The Australian Election for 2010 has, thus far, been a fairly lack lustre affair. The politicians have kept to tightly scripted, rehearsed announcements designed to appeal to minutely targeted swinging voters in marginal electorates. It’s policy without vision and politics without conviction. And it’s largely why non-issues such as the “real Julia Gillard” and the deposing of former Prime Minister, Kevin Rudd, have generated broad coverage.
Interestingly, given the success of the grass roots, social media activation of the David Cameron and Obama campaigns, the local strategists have largely ignored social media – and the web in almost all its incarnations. As Stephen Collins suggests, it’s not the social media election we were looking for.
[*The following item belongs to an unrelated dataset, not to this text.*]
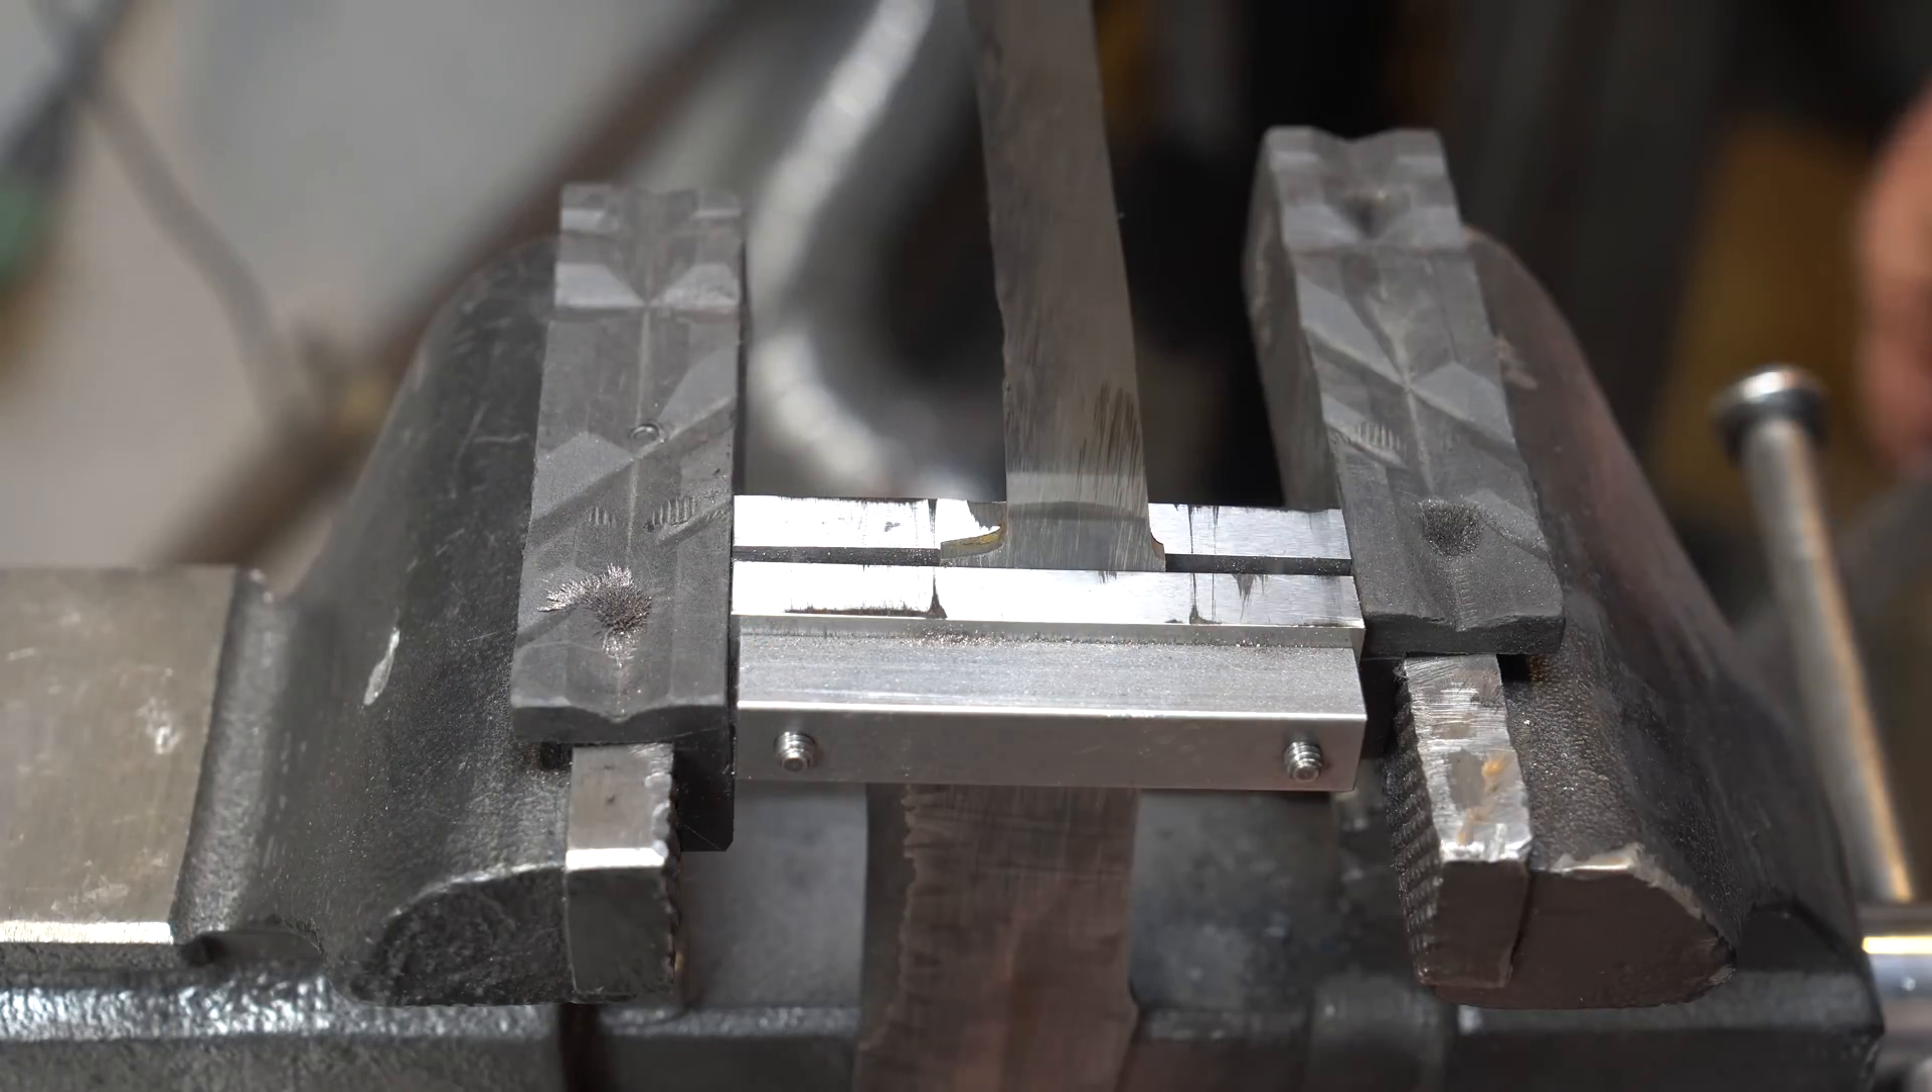So I've got the file guide locked in the vise all set up here.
But one of the more interesting efforts around the election is coming from an unexpected quarter. Vibewire, the innovative, non-profit youth organisation (disclaimer: I'm a board member) have teamed up with YouTube to cover, debate and shape the political conversation over the next four weeks. They have recruited and trained young, graduate reporters from across the country and are also crowd sourcing comment and commentary through a dedicated electionWIRE channel. Back at the “Vibewire Hub” an editorial team is managing, vetting and promoting the coverage as it comes to hand.
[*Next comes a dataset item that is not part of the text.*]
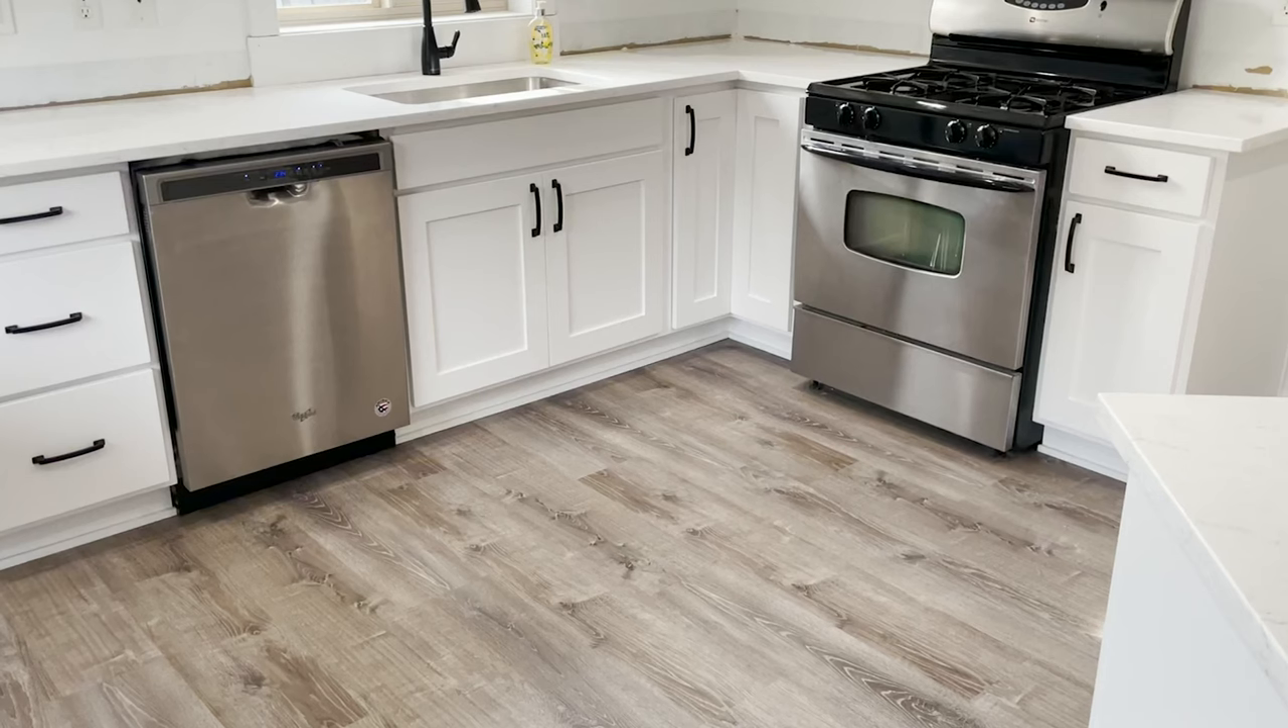And just like that you have now installed your own luxury vinyl plank flooring.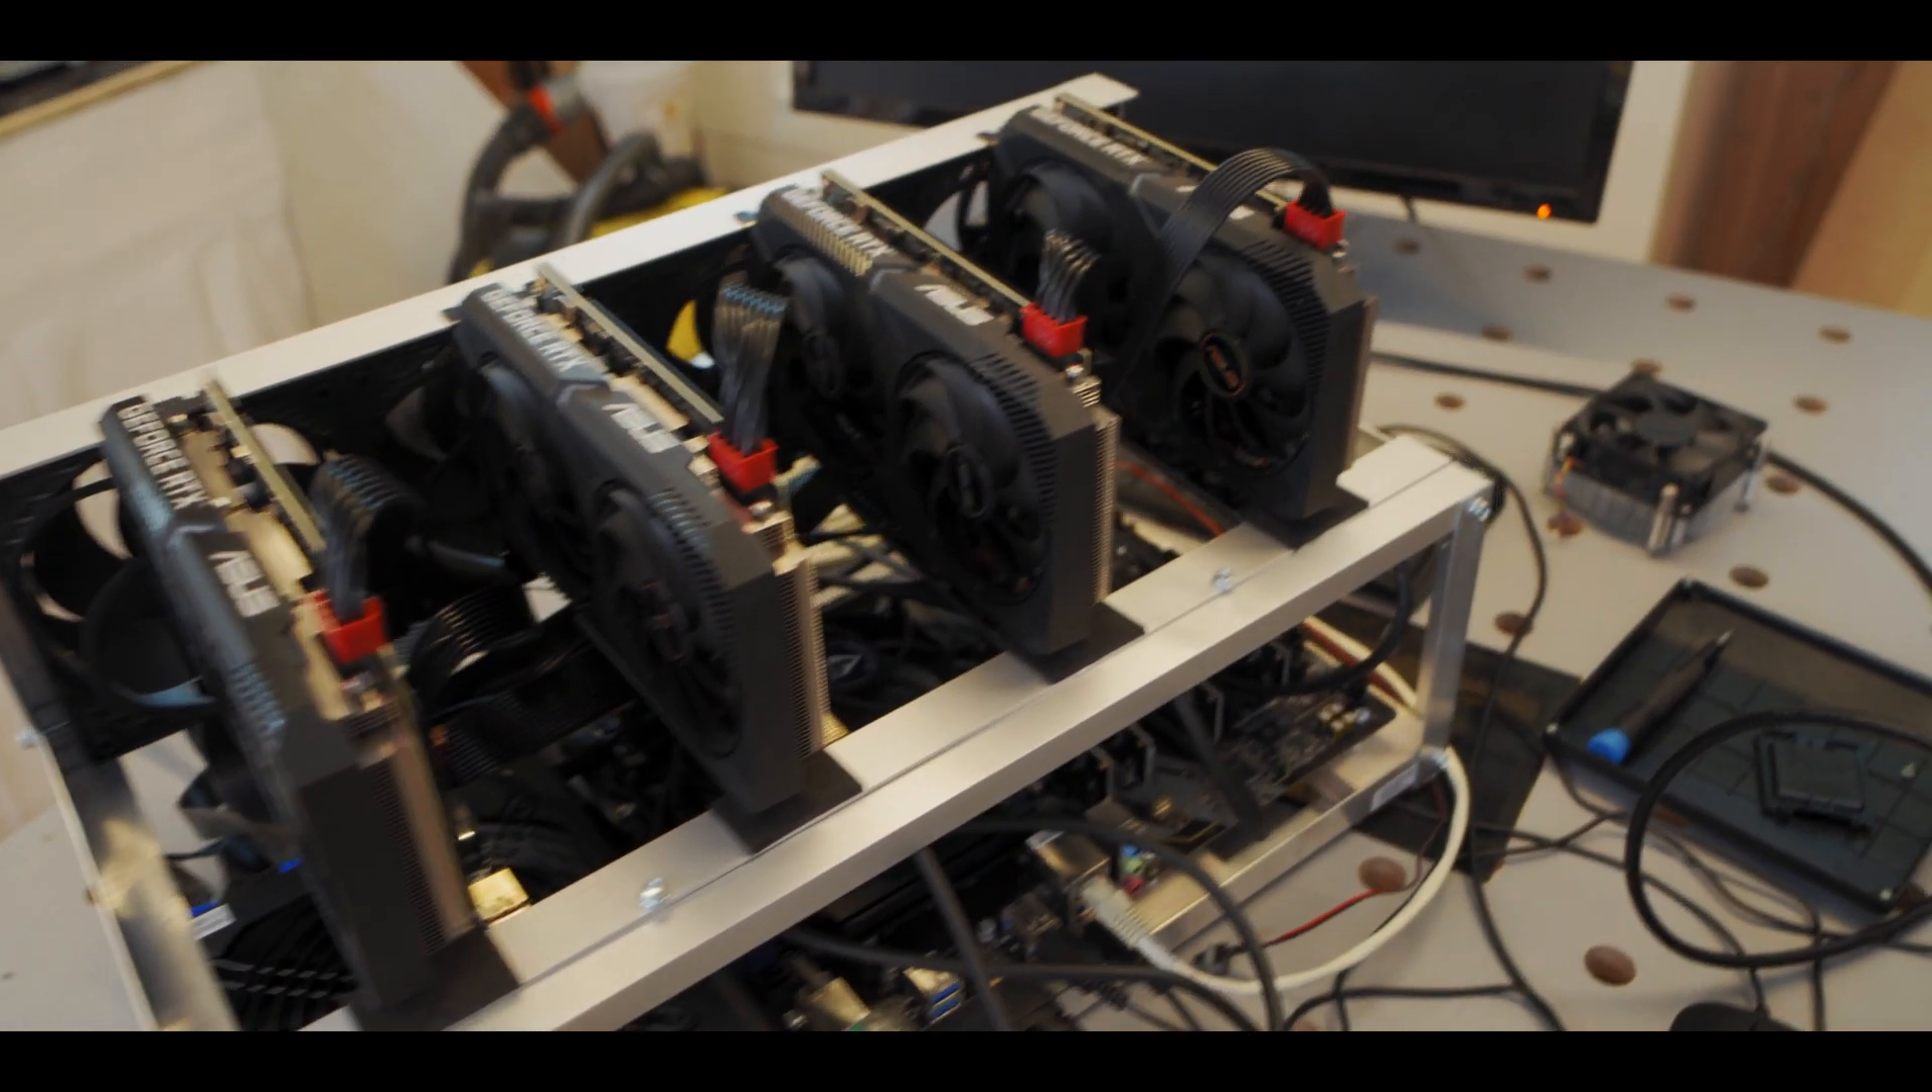All right we got all four GPUs plugged in now so let's turn it on.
Anyone can get involved. You can submit a video or suggest a story. And judging by the quality of the coverage and perspective already coming through, it seems that Vibewire’s mandate to showcase the skills and expertise of young media professionals is more than delivering for reporters such as Megan Weymes and Elise Worthington, it’s providing insight and new perspectives on an otherwise dull election. Be sure to check it out!